ISCA Archive Interspeech 2019
ISCA Archive Interspeech 2019

Comparison of Telephone Recordings and Professional Microphone Recordings for Early Detection of Parkinson’s Disease, Using Mel-Frequency Cepstral Coefficients with Gaussian Mixture Models

Laetitia Jeancolas, Graziella Mangone, Jean-Christophe Corvol, Marie Vidailhet, Stéphane Lehéricy, Badr-Eddine Benkelfat, Habib Benali, Dijana Petrovska-Delacrétaz

Vocal impairments are among the earliest symptoms in Parkinson’s Disease (PD). We adapted a method classically used in speech and speaker recognition, based on Mel-Frequency Cepstral Coefficients (MFCC) extraction and Gaussian Mixture Model (GMM) to detect recently diagnosed and pharmacologically treated PD patients.
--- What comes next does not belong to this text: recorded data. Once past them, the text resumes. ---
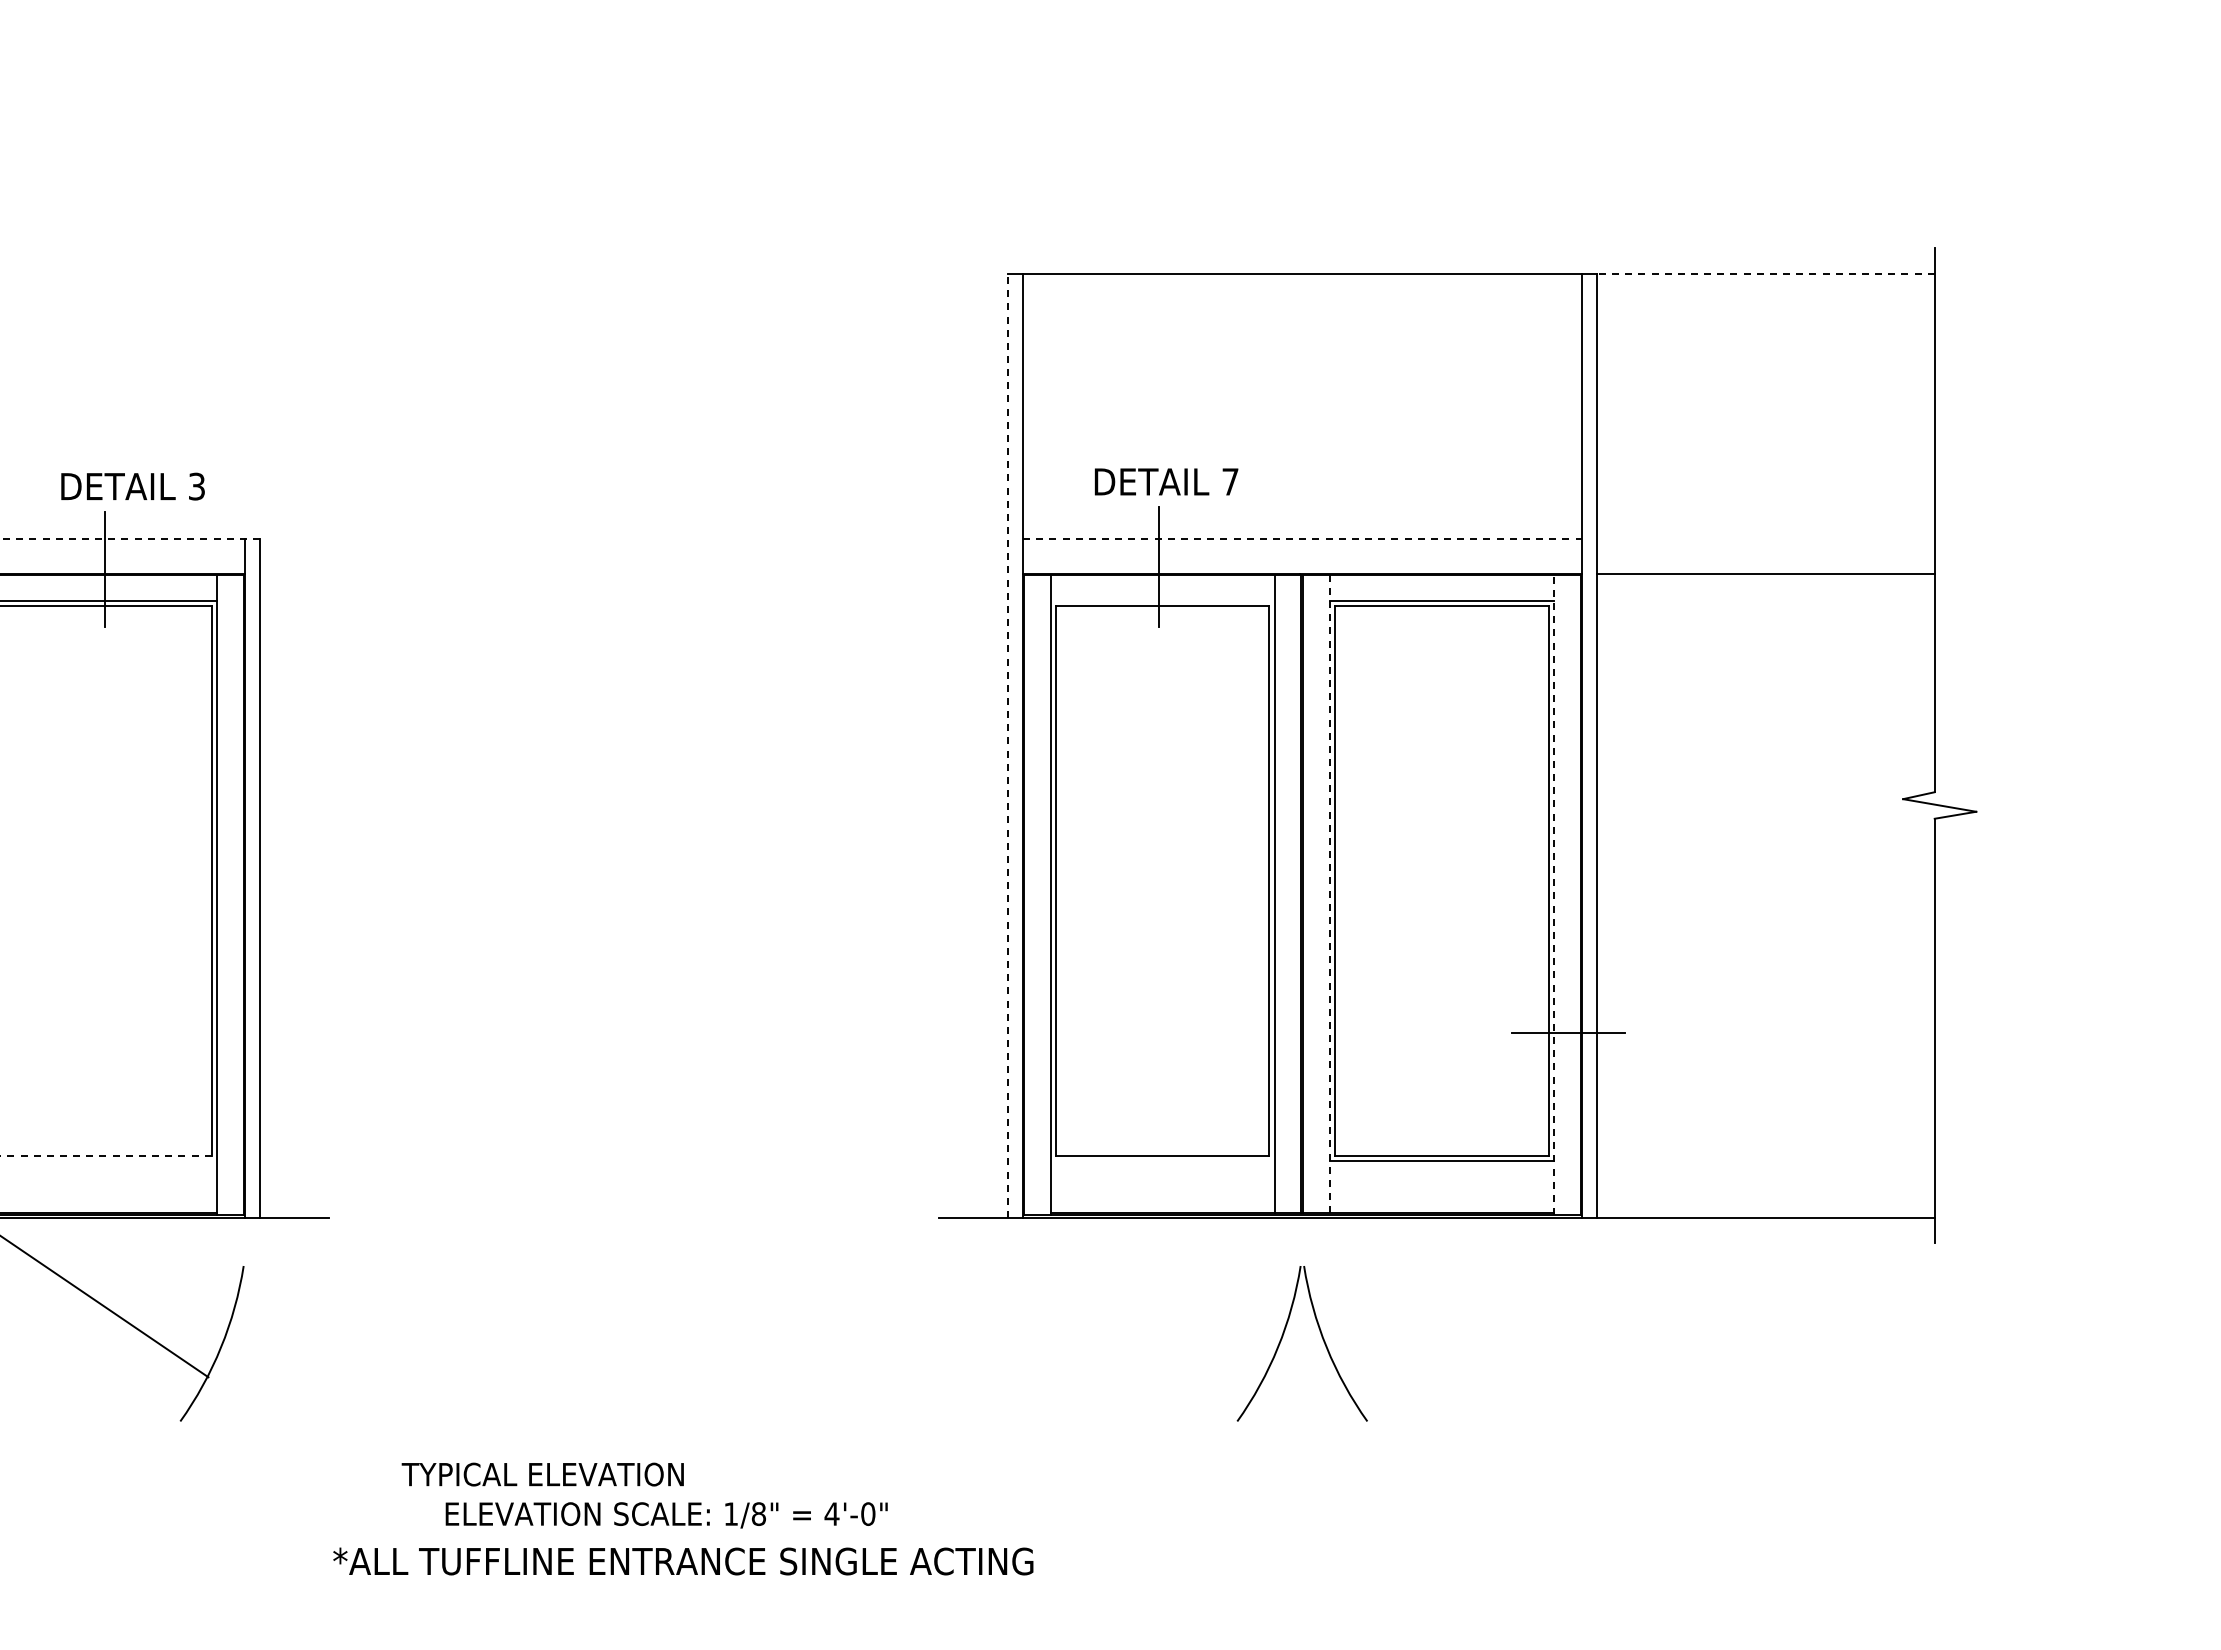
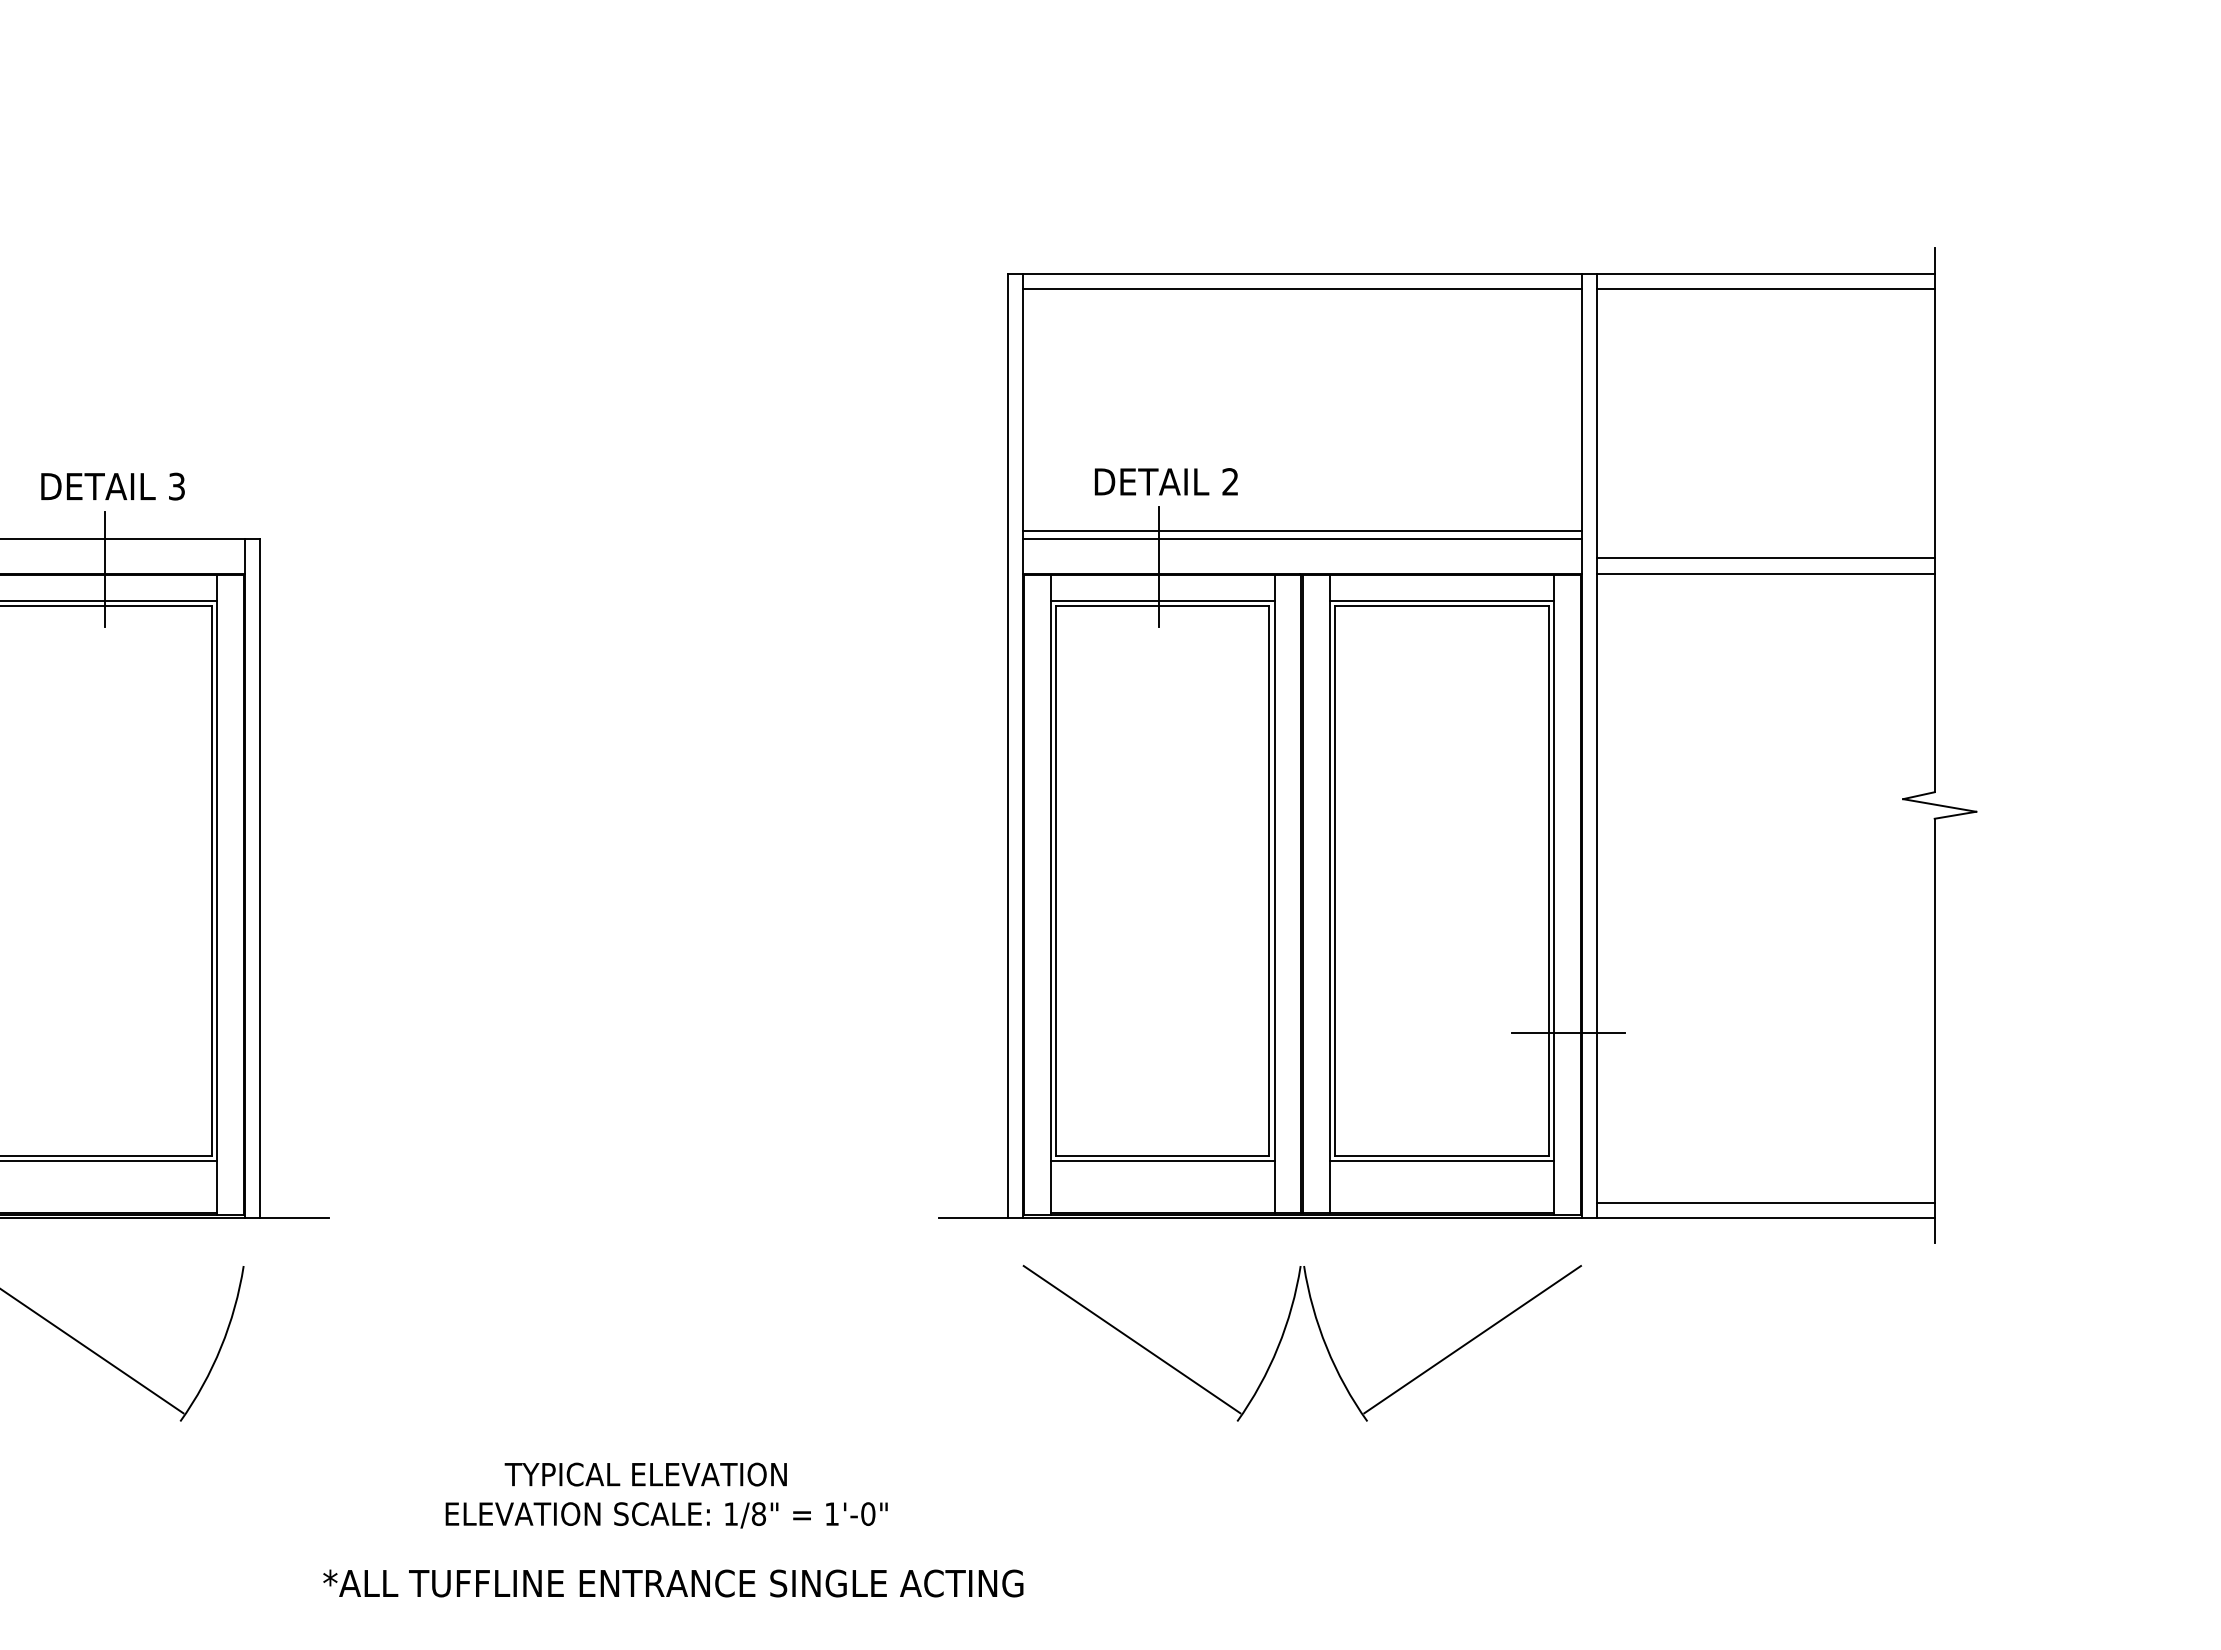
line at (1765, 273): dashed -> solid
line at (1302, 289): none -> present
line at (1765, 289): none -> present
text at (1230, 481): 7 -> 2
text at (132, 486) position: (132, 486) -> (112, 486)
line at (1302, 531): none -> present
line at (130, 539): dashed -> solid
line at (1302, 539): dashed -> solid
line at (1765, 558): none -> present
line at (1162, 600): none -> present
line at (1007, 745): dashed -> solid
line at (1330, 893): dashed -> solid
line at (1554, 894): dashed -> solid
line at (105, 1155): dashed -> solid
line at (109, 1161): none -> present
line at (1162, 1161): none -> present
line at (1765, 1202): none -> present
line at (105, 1307) position: (105, 1307) -> (92, 1351)
line at (1131, 1339): none -> present
line at (1472, 1339): none -> present
text at (542, 1474) position: (542, 1474) -> (645, 1474)
text at (831, 1513): 4'-0" -> 1'-0"
text at (683, 1561) position: (683, 1561) -> (673, 1583)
We classified early PD subjects from controls with an accuracy of 83%, using recordings obtained with a professional microphone. More interestingly, we were able to classify PD from controls with an accuracy of 75% based on telephone recordings. As far as we know, this is the first time that audio recordings from telephone network have been used for early PD detection. This is a promising result for a potential future telediagnosis of Parkinson’s disease.